_Work item_
Each line starting at the one that contains "text_box [1069, 456, 1343, 556]" and ending at the one that contains "Document page, 1500x844 pixels." must be returned exactly, and the rest of the listing is left out.

_Given records_

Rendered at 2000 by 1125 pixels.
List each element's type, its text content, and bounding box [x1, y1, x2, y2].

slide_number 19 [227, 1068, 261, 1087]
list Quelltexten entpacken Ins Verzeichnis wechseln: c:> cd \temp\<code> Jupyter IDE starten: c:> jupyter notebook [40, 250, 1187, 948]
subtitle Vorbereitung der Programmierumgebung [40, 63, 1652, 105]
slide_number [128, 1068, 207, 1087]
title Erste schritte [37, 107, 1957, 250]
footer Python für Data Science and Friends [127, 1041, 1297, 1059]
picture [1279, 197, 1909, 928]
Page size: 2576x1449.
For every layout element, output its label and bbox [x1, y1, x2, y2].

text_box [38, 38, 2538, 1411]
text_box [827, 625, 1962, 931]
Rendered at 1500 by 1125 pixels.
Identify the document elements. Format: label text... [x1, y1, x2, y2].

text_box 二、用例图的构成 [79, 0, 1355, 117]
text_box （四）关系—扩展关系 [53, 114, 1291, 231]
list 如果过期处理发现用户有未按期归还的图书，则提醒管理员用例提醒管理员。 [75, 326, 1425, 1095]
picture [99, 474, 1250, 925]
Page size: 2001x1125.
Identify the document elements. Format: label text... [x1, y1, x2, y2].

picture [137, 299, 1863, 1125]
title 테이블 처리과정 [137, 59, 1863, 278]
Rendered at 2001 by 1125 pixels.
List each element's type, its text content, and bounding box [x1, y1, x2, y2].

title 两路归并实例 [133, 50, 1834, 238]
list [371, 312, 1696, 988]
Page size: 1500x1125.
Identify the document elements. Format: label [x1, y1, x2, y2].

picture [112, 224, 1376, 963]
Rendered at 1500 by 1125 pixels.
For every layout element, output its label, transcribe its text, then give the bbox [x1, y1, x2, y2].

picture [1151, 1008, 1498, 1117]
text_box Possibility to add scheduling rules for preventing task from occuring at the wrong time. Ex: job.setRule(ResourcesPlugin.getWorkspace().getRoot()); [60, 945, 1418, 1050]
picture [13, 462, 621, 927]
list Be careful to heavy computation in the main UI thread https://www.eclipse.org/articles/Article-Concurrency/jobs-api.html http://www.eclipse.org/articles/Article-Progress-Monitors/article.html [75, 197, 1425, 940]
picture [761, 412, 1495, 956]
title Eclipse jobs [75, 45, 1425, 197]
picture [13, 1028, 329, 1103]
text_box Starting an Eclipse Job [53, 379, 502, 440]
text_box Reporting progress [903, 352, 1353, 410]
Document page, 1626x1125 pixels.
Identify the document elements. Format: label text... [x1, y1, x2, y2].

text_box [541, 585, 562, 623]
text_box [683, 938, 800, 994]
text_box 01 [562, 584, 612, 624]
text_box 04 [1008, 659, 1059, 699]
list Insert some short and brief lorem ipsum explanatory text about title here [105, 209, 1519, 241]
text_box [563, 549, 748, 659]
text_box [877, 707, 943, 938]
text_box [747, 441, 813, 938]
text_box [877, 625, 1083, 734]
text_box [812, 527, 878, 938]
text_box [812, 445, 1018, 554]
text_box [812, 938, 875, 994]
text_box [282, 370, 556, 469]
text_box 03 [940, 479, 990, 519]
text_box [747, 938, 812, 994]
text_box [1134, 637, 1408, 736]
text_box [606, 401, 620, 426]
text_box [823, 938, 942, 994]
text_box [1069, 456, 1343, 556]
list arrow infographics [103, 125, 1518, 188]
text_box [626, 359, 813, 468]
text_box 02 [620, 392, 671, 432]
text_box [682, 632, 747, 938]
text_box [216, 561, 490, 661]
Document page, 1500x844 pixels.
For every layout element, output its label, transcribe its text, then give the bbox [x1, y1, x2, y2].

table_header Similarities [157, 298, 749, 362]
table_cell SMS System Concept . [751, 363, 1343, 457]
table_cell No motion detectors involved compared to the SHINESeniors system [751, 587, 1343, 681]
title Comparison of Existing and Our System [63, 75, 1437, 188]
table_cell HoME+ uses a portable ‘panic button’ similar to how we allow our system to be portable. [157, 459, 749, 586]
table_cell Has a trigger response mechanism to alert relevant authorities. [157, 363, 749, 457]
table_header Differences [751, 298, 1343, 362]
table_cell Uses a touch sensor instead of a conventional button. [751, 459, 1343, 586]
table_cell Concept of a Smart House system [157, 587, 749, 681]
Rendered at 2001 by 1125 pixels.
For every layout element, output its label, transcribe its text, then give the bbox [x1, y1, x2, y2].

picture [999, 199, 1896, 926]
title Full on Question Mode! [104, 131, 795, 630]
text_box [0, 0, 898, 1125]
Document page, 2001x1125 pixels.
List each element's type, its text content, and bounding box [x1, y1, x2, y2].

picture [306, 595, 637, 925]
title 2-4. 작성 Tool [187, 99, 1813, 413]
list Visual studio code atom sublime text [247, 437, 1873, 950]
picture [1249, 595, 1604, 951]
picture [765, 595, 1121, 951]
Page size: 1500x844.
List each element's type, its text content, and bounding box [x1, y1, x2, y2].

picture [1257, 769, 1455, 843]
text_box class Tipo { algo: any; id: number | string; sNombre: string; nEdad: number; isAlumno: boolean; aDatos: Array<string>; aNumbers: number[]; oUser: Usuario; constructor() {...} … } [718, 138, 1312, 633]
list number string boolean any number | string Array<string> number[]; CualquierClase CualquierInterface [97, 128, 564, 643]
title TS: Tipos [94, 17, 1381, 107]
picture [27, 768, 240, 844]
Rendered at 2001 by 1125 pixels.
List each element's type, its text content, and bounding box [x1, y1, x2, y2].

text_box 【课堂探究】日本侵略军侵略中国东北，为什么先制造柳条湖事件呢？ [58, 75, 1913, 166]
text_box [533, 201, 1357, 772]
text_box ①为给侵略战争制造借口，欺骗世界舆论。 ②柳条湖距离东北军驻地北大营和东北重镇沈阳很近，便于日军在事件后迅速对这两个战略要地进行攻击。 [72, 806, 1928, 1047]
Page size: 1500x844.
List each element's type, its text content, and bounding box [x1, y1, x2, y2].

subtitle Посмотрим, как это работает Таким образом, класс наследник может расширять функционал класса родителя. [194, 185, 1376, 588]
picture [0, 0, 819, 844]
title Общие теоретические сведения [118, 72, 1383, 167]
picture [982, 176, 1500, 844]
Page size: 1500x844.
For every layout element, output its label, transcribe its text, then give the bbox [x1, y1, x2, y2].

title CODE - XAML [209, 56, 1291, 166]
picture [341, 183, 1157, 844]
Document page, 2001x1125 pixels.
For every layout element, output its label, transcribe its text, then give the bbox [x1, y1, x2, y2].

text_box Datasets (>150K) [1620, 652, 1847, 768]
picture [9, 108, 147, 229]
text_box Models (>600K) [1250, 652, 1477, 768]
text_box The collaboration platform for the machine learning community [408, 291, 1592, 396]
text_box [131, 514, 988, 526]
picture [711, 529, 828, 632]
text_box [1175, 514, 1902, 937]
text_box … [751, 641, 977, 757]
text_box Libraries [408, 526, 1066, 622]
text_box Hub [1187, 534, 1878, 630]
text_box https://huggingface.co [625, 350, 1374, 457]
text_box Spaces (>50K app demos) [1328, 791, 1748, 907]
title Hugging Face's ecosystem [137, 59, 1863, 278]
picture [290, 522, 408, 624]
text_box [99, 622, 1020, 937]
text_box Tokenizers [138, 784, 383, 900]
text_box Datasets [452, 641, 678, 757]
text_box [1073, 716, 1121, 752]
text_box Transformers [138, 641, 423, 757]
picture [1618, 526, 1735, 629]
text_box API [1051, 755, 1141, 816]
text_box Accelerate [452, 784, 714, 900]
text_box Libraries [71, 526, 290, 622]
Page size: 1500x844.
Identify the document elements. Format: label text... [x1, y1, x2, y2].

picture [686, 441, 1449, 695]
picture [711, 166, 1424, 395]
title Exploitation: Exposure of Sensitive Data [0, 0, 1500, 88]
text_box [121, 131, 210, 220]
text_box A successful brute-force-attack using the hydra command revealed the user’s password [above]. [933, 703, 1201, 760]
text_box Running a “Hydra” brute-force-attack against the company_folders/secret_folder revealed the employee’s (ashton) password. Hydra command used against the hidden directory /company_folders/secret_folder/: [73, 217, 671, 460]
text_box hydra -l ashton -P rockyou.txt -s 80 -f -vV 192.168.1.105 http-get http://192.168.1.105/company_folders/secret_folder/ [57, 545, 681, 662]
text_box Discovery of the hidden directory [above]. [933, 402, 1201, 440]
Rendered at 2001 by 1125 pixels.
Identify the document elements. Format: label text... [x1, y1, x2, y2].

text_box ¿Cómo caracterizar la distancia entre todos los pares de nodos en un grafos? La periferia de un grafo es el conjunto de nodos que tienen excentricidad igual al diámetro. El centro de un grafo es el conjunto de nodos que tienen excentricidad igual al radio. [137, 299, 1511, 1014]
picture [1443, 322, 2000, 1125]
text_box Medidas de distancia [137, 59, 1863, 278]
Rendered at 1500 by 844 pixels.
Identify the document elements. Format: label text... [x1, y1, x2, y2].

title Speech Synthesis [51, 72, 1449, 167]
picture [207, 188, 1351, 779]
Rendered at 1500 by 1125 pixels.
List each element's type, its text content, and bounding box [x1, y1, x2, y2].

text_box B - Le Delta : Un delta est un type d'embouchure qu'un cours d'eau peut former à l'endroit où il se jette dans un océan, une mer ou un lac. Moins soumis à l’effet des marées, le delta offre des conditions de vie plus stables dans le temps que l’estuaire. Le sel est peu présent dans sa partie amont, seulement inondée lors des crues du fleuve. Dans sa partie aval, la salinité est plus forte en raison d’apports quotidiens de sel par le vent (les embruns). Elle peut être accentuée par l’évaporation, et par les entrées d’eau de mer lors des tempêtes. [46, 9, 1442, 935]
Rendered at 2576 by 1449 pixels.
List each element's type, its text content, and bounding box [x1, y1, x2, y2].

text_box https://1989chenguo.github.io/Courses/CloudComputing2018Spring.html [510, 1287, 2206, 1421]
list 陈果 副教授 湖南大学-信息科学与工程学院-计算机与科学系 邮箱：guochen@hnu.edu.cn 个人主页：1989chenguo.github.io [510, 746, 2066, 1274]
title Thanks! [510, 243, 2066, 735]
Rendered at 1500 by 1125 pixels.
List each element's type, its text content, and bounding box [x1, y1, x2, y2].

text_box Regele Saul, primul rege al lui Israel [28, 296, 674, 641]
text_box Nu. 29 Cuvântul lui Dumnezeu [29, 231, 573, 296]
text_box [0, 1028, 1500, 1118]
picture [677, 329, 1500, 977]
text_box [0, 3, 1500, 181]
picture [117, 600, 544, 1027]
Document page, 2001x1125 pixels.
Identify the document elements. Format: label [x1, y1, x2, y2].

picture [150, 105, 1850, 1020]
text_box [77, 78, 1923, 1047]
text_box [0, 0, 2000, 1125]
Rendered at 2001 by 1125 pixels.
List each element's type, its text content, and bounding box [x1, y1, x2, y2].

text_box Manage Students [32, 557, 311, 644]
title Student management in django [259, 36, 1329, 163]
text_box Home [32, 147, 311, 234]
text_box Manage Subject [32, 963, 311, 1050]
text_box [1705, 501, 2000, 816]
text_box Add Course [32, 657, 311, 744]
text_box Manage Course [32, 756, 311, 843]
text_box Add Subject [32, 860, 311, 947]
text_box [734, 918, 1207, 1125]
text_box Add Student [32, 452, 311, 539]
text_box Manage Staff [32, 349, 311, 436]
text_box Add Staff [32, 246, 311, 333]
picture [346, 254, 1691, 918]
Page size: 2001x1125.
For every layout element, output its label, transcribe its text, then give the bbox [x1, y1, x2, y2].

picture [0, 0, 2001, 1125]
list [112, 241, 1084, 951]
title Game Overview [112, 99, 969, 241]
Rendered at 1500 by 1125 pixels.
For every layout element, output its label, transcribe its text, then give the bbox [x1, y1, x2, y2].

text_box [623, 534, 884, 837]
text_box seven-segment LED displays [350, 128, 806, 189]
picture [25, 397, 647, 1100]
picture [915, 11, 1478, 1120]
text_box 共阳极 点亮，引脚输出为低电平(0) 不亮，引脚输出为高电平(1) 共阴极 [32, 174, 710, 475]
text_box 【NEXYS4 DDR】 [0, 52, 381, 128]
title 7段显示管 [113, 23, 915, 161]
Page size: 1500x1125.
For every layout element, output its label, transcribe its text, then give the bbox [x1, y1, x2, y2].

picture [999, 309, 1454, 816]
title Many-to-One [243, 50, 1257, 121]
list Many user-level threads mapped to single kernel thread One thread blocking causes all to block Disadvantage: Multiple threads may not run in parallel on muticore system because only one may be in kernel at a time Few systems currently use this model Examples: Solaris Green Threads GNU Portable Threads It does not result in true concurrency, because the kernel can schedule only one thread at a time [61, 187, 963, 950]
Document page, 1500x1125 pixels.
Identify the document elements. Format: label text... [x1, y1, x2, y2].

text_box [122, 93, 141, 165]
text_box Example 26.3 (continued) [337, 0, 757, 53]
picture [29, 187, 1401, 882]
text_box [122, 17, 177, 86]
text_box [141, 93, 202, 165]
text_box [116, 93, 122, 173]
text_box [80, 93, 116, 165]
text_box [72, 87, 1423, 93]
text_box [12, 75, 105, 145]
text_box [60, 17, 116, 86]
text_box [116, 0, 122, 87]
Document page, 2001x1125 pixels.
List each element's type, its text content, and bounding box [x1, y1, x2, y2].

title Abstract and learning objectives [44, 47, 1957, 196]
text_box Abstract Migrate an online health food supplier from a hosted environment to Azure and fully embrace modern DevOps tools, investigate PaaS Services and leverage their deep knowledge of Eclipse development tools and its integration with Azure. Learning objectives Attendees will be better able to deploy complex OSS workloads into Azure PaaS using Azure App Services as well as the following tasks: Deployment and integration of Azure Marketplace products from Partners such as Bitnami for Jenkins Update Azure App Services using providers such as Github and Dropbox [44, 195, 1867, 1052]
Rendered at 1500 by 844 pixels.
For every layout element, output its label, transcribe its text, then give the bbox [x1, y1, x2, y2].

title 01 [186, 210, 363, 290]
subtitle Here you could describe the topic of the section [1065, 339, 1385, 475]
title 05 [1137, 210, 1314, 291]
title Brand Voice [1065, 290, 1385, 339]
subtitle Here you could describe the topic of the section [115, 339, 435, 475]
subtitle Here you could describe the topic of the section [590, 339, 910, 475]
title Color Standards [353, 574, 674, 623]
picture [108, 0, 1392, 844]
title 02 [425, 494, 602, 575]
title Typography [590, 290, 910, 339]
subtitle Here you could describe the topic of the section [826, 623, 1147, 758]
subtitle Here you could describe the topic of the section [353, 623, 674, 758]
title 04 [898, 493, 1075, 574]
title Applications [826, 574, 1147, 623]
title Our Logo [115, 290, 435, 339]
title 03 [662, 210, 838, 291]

_Solution for this exercise_
text_box [1069, 456, 1343, 556]
list arrow infographics [103, 125, 1518, 188]
text_box [626, 359, 813, 468]
text_box 02 [620, 392, 671, 432]
text_box [682, 632, 747, 938]
text_box [216, 561, 490, 661]
Document page, 1500x844 pixels.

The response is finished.